About the time their eight-year-old son, David, was born, Lee and Karen decided to adopt a child with Down syndrome to be a companion to their daughter, Annie.

They made the further unexpected choice to adopt a child from Eastern Europe with the help of Reece's Rainbow, which helps parents adopt children with Down syndrome.

“Between my wife and I, we couldn’t get it out of our heads,” Lee told the Quad City Press. “So many children need families and we knew we could potentially do something about it.”

After originally deciding to adopt Katie, they spent six weeks in Kiev, visiting an orphanage in nearby Kharkov. While there, they decided they may have room in their heart, and their home, for another child.

When they saw a picture of Emie striking the same pose as their biological daughter in one of their photographs, they knew they would come home with two children.

Both girls were the same age as their Annie. She would not lack for companionship, as they worried.

Lee said after the Ukrainian government – finally – completed the paperwork, they returned to the United States, when the real challenges began.

“The unvarnished truth,” Lee told the Press, is that adopting the Russian-speaking special needs children “was really disruptive to our family. They came with so many issues that we had not anticipated.”

After teaching them sign language and appropriate behavior, they moved to Lino Lake, Minnesota and found a new support group in Eagle Brook Church. There they found personal assistance and spiritual solace.

Every year in the past seven years has been better and better, they say.

“I think my girls can do almost anything they want to do,” he said, “and that’s what I want to help them become.”

The family's devotion is fueled by their faith, and it informs the sense of humor Lee showed in a tweet during the 2014 midterm elections:

It takes a special person to believe in the potential of the “mentally retarded,” as they were once labeled.
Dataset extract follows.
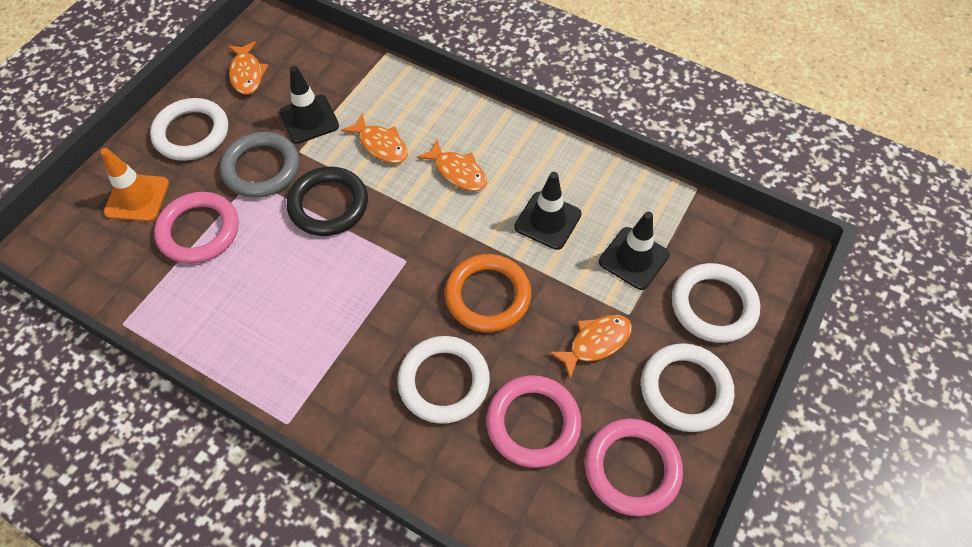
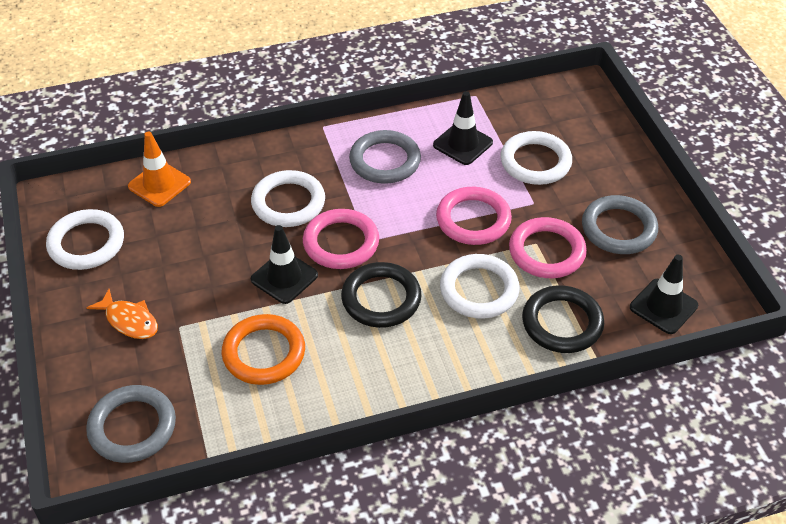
black ring: [287,167,368,236] = 1 -> [341,262,421,328] [522,285,604,353] = 2
grey ring: [220,132,299,198] = 1 -> [86,385,176,463] [349,130,421,184] [582,195,658,254] = 3
orange fish: [228,41,268,95] [341,113,408,163] [417,140,487,191] [549,315,632,379] = 4 -> [87,289,158,339] = 1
Today, 90 percent of all babies diagnosed with Down syndrome in the womb will be aborted. The percentage is higher in some countries. Some have even spoken of "a world without people with Down syndrome."

Their God, and their experience, tell them that every child has infinite worth and potential, Lee told local media, and he would encourage anyone to follow his footsteps and adopt a Down syndrome child – or two.

“The message is that it really doesn’t matter where you started or where you came from,” Lee said. “There are endless opportunities for everyone, whether they have disabilities or not. They deserve a shot.”